** TASKS **
A. In the merger FAQ, where are the $80 million in operational cost savings expected to come from?
B. Pick up the merger FAQ after its last sentence and continue it.

** SOURCE TEXT **

══════════

Towers Perrin/Watson Wyatt

 

Frequently Asked Questions — The Deal: Updated 3 September 2009

 

1.  Rationale

 

No updates

 

2.  The Deal

 

a.               Will it take the full three years to achieve cost-saving synergies? Where will the $80 million of synergies come from? (NEW — Added 3 September 2009)

 

We expect there to be some savings in years one and two post-closing, but don’t anticipate we’ll realize the full estimated operational cost savings of $80 million until year three. We anticipate these operational cost savings to come from combining management teams and reductions in general and administrative expenses. To put the $80 million in perspective, it is approximately 2.5% of the combined annual revenues of Towers Perrin and Watson Wyatt, based on their respective last fiscal years.

 

It is important to note that the driver for the merger is the long-term strategic benefits, not these savings, which are a consequence of it.

 

b.               Is there any risk that the deal will not be approved by shareholders? How do we know whether outside shareholders will view the merger favorably and vote for its approval? (NEW — Added 3 September 2009)

 

Towers Perrin and Watson Wyatt fully expect that this deal will be approved by their respective shareholders because they believe shareholders will understand its advantages. Of course, shareholders may vote as they please, but we will actively solicit votes for approval.

 

c.               Is there any particular business segment that you expect will generate the greatest increases of growth and revenue? (NEW — Added 3 September 2009)

 

Currently, the three business segments identified for Towers Watson — Benefits, Risk & Financial Services, and Talent & Rewards — all have room to grow, though we believe Risk & Financial Services and Talent & Rewards likely have greater growth potential due to greater increase in market demand for those services.

══════════

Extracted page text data
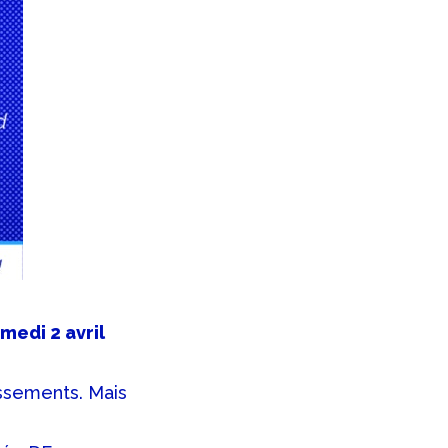
medi 2 avril
ssements. Mais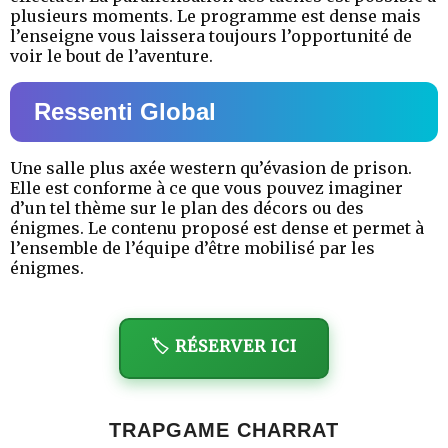
plusieurs moments. Le programme est dense mais
l’enseigne vous laissera toujours l’opportunité de
voir le bout de l’aventure.
Ressenti Global
Une salle plus axée western qu’évasion de prison.
Elle est conforme à ce que vous pouvez imaginer
d’un tel thème sur le plan des décors ou des
énigmes. Le contenu proposé est dense et permet à
l’ensemble de l’équipe d’être mobilisé par les
énigmes.
🏷️ RÉSERVER ICI
TRAPGAME CHARRAT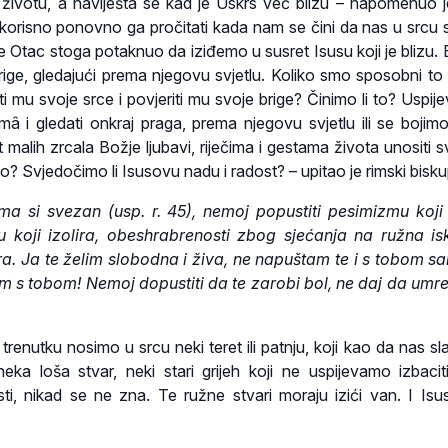
je životu, a naviješta se kad je Uskrs već blizu – napomenuo 
korisno ponovno ga pročitati kada nam se čini da nas u srcu 
 je Otac stoga potaknuo da iziđemo u susret Isusu koji je blizu. 
rige, gledajući prema njegovu svjetlu. Koliko smo sposobni to u
ti mu svoje srce i povjeriti mu svoje brige? Činimo li to? Uspij
emâ i gledati onkraj praga, prema njegovu svjetlu ili se bojim
 malih zrcala Božje ljubavi, riječima i gestama života unositi s
mo? Svjedočimo li Isusovu nadu i radost? – upitao je rimski bisku
ma si svezan (usp. r. 45), nemoj popustiti pesimizmu koji 
 koji izolira, obeshrabrenosti zbog sjećanja na ružna is
ira. Ja te želim slobodna i živa, ne napuštam te i s tobom s
am s tobom! Nemoj dopustiti da te zarobi bol, ne daj da umr
renutku nosimo u srcu neki teret ili patnju, koji kao da nas sl
ka loša stvar, neki stari grijeh koji ne uspijevamo izbacit
ti, nikad se ne zna. Te ružne stvari moraju izići van. I Isu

══════════

** ANSWERS TO EACH TASK **
A. From combining management teams and reducing general and administrative expenses.

B.
 

·                  The largest of these business segments will be Benefits ($1.75-$2 billion estimated annual revenues), which includes retirement consulting, health care consulting and technology and administrative solutions.

 

·                  Risk & Financial Services ($.75 billion estimated annual revenues) will include insurance consulting and software, reinsurance brokerage and investment consulting capabilities.

 

·                  Talent & Rewards ($.75 billion estimated annual revenues) will include survey research, executive compensation, workforce effectiveness, communications and other services.

 

The estimated Towers Watson annual revenues above are all based on annual revenues of Towers Perrin and Watson Wyatt for their respective last fiscal years.

 

From a geographic perspective, Towers Watson will have a large presence in North America and Europe. Leadership is especially excited about — and sees a great deal of potential for — growth prospects in the Asia-Pacific Region.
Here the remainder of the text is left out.